• [What you will do]: Please print nothing but the lines from the one with "vfov_deg: 42.9" to the last line of the records below, and omit pictures.

• [Exercise material]:
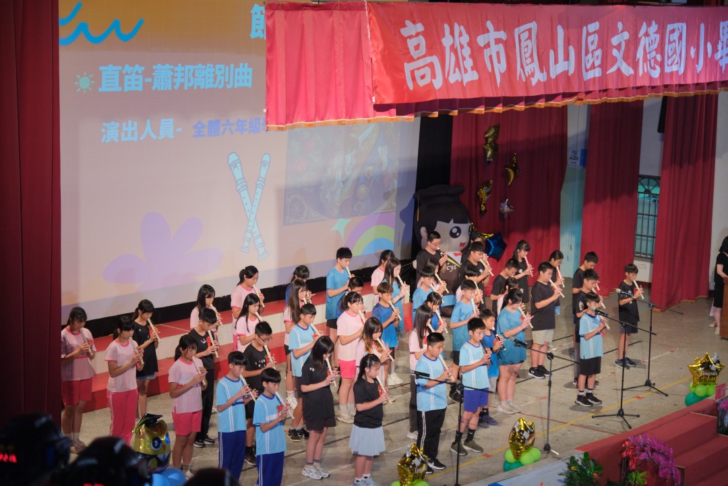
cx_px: 364
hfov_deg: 27.7
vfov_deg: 18.7
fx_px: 1476
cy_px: 243
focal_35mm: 73
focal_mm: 48.5
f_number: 2.8
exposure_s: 1/60
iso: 1250
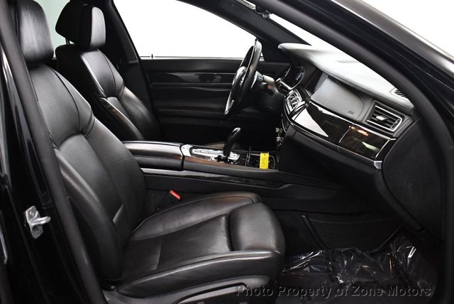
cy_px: 152
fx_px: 454
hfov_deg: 53.1
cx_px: 227
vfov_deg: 36.9
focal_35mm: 36
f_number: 3.5
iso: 2200
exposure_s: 1/125
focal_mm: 18
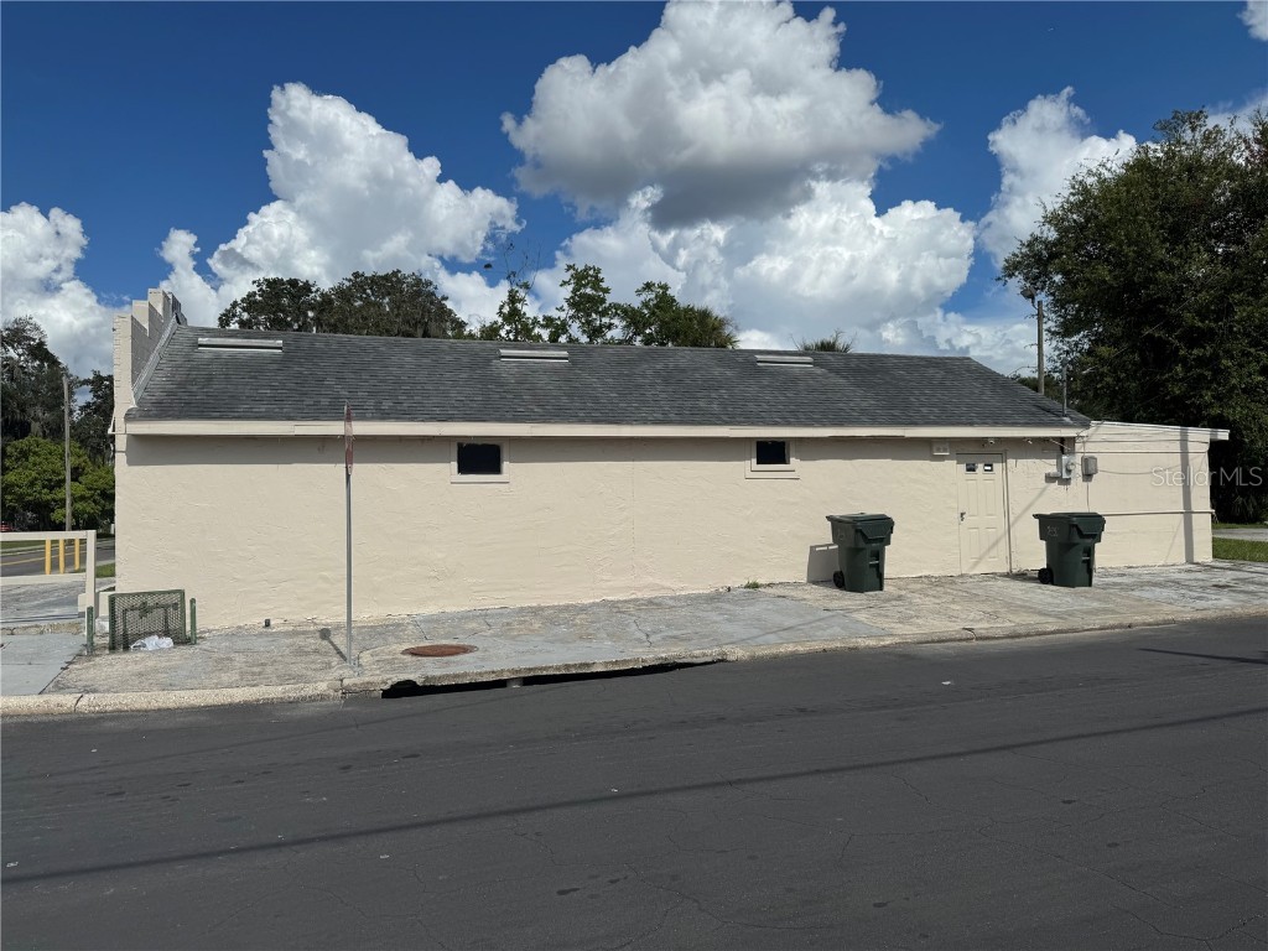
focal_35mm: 24
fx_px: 879
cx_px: 634
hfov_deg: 71.6
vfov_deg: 56.8
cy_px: 476
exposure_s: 1/12346
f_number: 1.78
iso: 80
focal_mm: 6.76
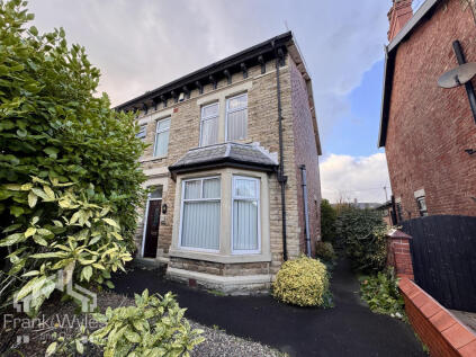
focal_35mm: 14
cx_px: 238
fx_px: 192
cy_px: 178
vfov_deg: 85.6
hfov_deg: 102.1
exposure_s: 1/167
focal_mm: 2.22
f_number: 2.2
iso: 40
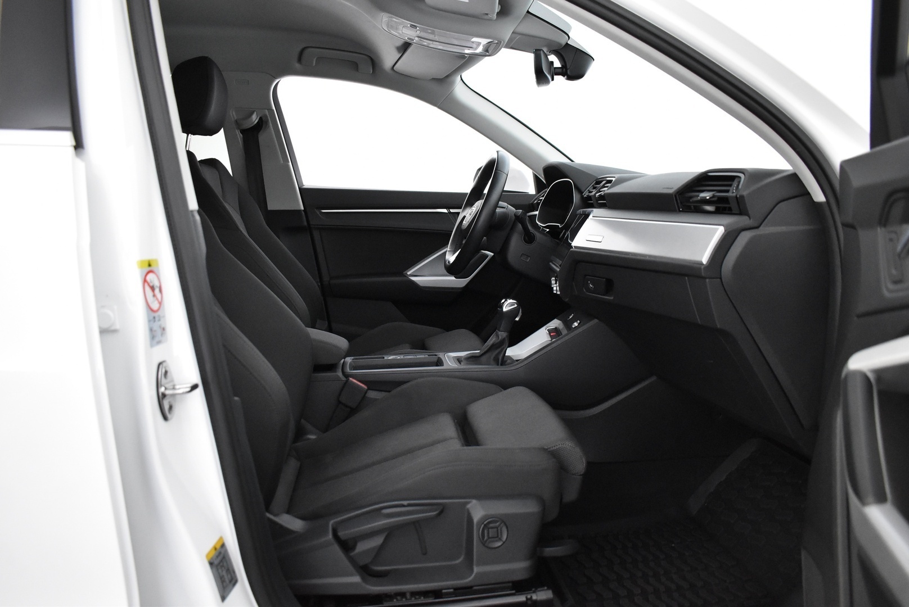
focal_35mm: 27
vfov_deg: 48.0
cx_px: 454
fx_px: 682
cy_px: 304
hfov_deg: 67.3
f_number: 3.5
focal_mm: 18
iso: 3600
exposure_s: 1/30
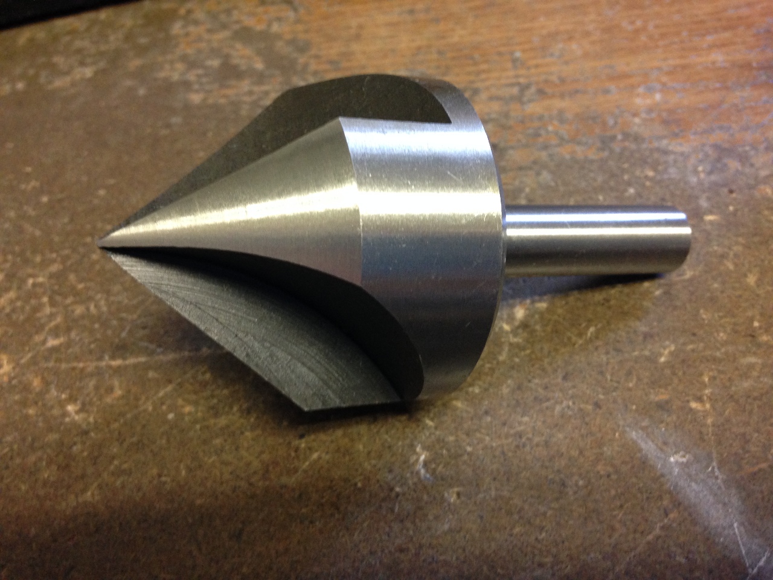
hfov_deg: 55.4
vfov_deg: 42.9
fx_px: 737
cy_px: 290
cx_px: 386
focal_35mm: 33
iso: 250
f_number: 2.4
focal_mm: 4.12
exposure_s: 1/20
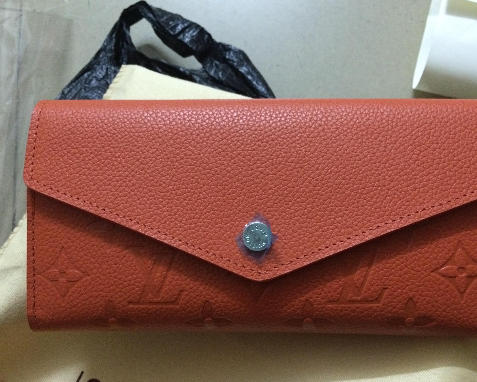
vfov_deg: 47.1
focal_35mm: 31
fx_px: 438
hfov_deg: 57.1
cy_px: 193
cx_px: 253
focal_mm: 4.15
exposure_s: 1/17
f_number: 2.2
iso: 640
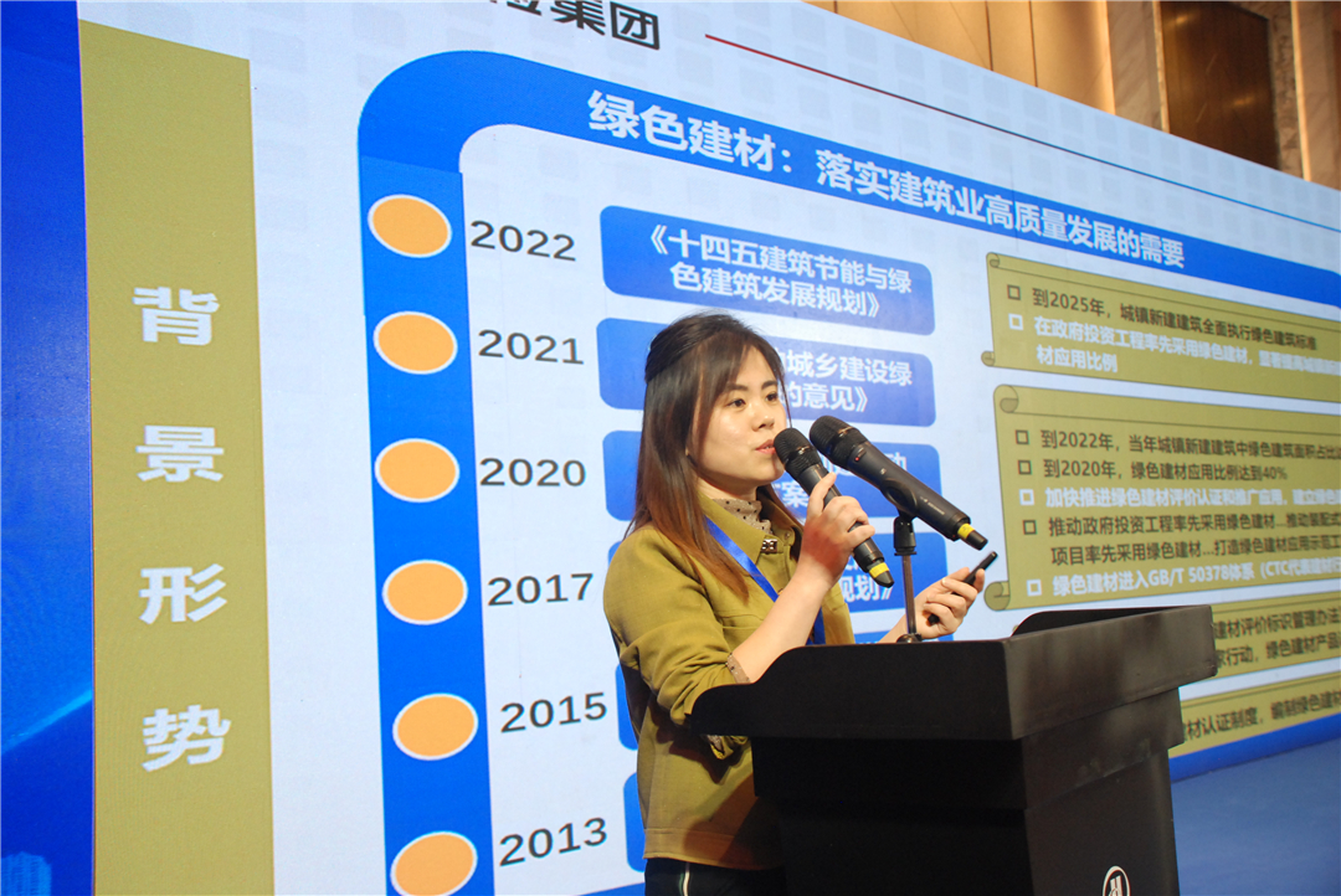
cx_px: 670
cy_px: 448
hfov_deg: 53.1
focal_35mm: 36
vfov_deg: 36.9
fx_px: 1342
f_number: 5.6
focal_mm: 24
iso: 800
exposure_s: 1/125
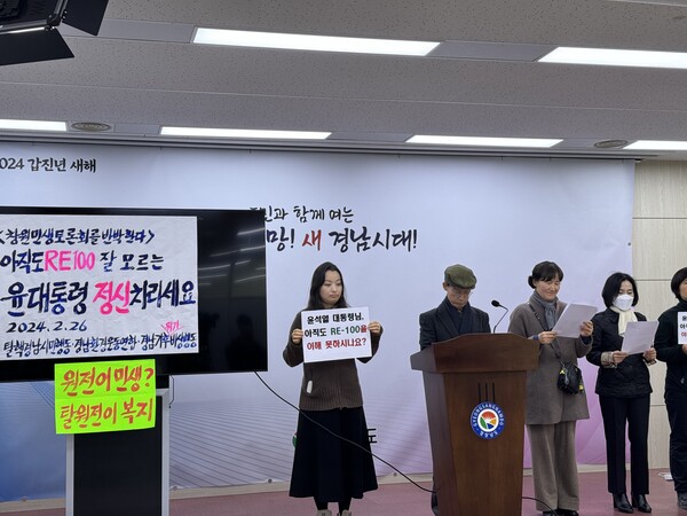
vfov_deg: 30.3
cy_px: 258
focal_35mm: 48
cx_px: 344
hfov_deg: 39.7
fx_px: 953
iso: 80
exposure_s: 1/121
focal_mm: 6.86
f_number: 1.78
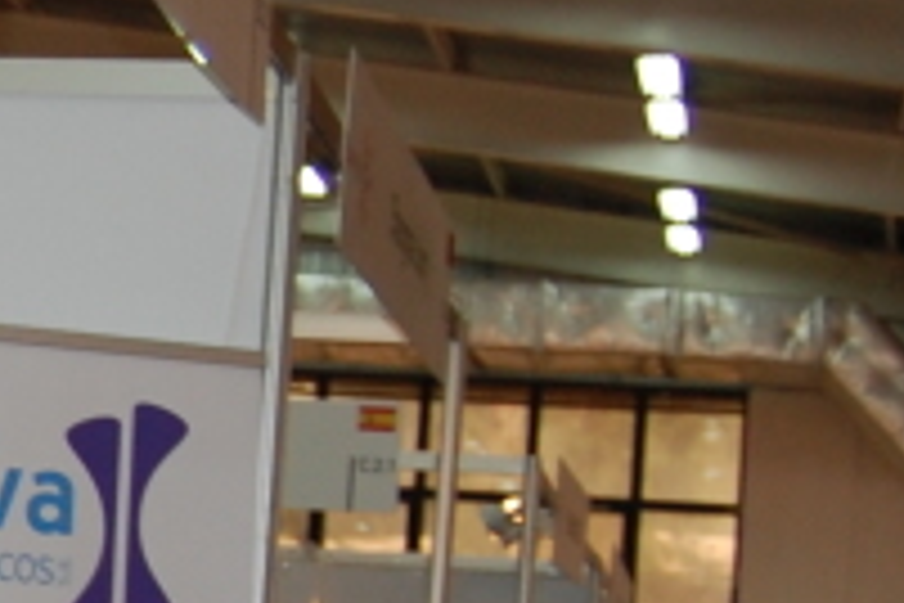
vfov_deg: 7.8
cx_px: -886
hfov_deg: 10.7
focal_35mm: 176
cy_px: 675
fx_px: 4408
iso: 400
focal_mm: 23
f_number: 3.8
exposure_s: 1/60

• [Answer to the exercise]:
vfov_deg: 42.9
fx_px: 737
cy_px: 290
cx_px: 386
focal_35mm: 33
iso: 250
f_number: 2.4
focal_mm: 4.12
exposure_s: 1/20
vfov_deg: 47.1
focal_35mm: 31
fx_px: 438
hfov_deg: 57.1
cy_px: 193
cx_px: 253
focal_mm: 4.15
exposure_s: 1/17
f_number: 2.2
iso: 640
cx_px: 670
cy_px: 448
hfov_deg: 53.1
focal_35mm: 36
vfov_deg: 36.9
fx_px: 1342
f_number: 5.6
focal_mm: 24
iso: 800
exposure_s: 1/125
vfov_deg: 30.3
cy_px: 258
focal_35mm: 48
cx_px: 344
hfov_deg: 39.7
fx_px: 953
iso: 80
exposure_s: 1/121
focal_mm: 6.86
f_number: 1.78
vfov_deg: 7.8
cx_px: -886
hfov_deg: 10.7
focal_35mm: 176
cy_px: 675
fx_px: 4408
iso: 400
focal_mm: 23
f_number: 3.8
exposure_s: 1/60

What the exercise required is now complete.